Start of Text block

I was mainly concerned with checking the order of SA application from SPD.
My point is if your order is not right you will not get back the original packet
anyway. So what is the point of rechecking it from the SPD.

-Shamik
Hughes Software Systems, India





Andrew Krywaniuk <akrywaniuk@TimeStep.com> on 11/14/99 03:02:14 AM

To:   "Strahm, Bill" <bill.strahm@intel.com>, Shamik Ganguly/HSS@HSS,
      ipsec@lists.tislabs.com
cc:

Subject:  RE: Some queries regarding IP security




I think you guys are missing the point of Shamik was asking. Of course you
have to check the SPD for every packet to verify the IPs, ports, etc., but
he was asking specifically about verifying the order of SAs in a bundle.

I.e. if you negotiate to do IPCOMP ESP AH and the other guy sends you a
packet with ESP AH IPCOMP (not that this order makes any sense), should you
drop the packet?

I seem to remember that this was an issue about 6 months ago, but I'm not
sure what conclusion, if any, was reached.

Andrew
_______________________________________________
 Beauty without truth is insubstantial.
 Truth without beauty is unbearable.

End of Text block
Start of Data excerpts

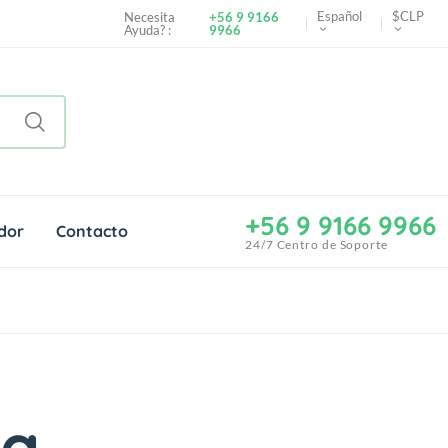
Español
$CLP
Necesita
+56 9 9166
Ayuda? :
9966
+56 9 9166 9966
dor
Contacto
24/7 Centro de Soporte
pa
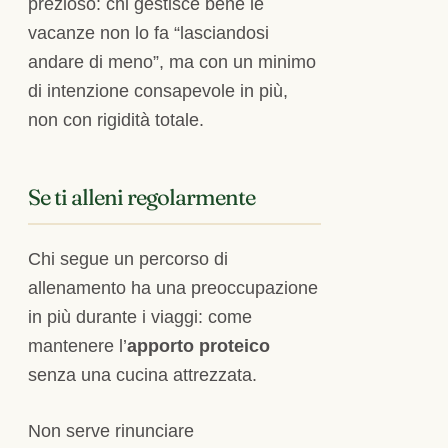
prezioso: chi gestisce bene le
vacanze non lo fa “lasciandosi
andare di meno”, ma con un minimo
di intenzione consapevole in più,
non con rigidità totale.
Se ti alleni regolarmente
Chi segue un percorso di
allenamento ha una preoccupazione
in più durante i viaggi: come
mantenere l’
apporto proteico
senza una cucina attrezzata.
Non serve rinunciare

End of Data excerpts

> **Required action 1**
In the email about IP security, what company is Shamik with?
> **Required action 2**
Format the lines of the records from the one holding "prezioso: chi gestisce bene le" through the end of the records, inclusive, as a Markdown table with the columns No. and Line, one row per line and blank lines left out.
These records are unrelated to the email above.

> **Task result 1**
Hughes Software Systems, India.

> **Task result 2**
| No. | Line |
|---|---|
| 1 | prezioso: chi gestisce bene le |
| 2 | vacanze non lo fa “lasciandosi |
| 3 | andare di meno”, ma con un minimo |
| 4 | di intenzione consapevole in più, |
| 5 | non con rigidità totale. |
| 6 | Se ti alleni regolarmente |
| 7 | Chi segue un percorso di |
| 8 | allenamento ha una preoccupazione |
| 9 | in più durante i viaggi: come |
| 10 | mantenere l’ |
| 11 | apporto proteico |
| 12 | senza una cucina attrezzata. |
| 13 | Non serve rinunciare |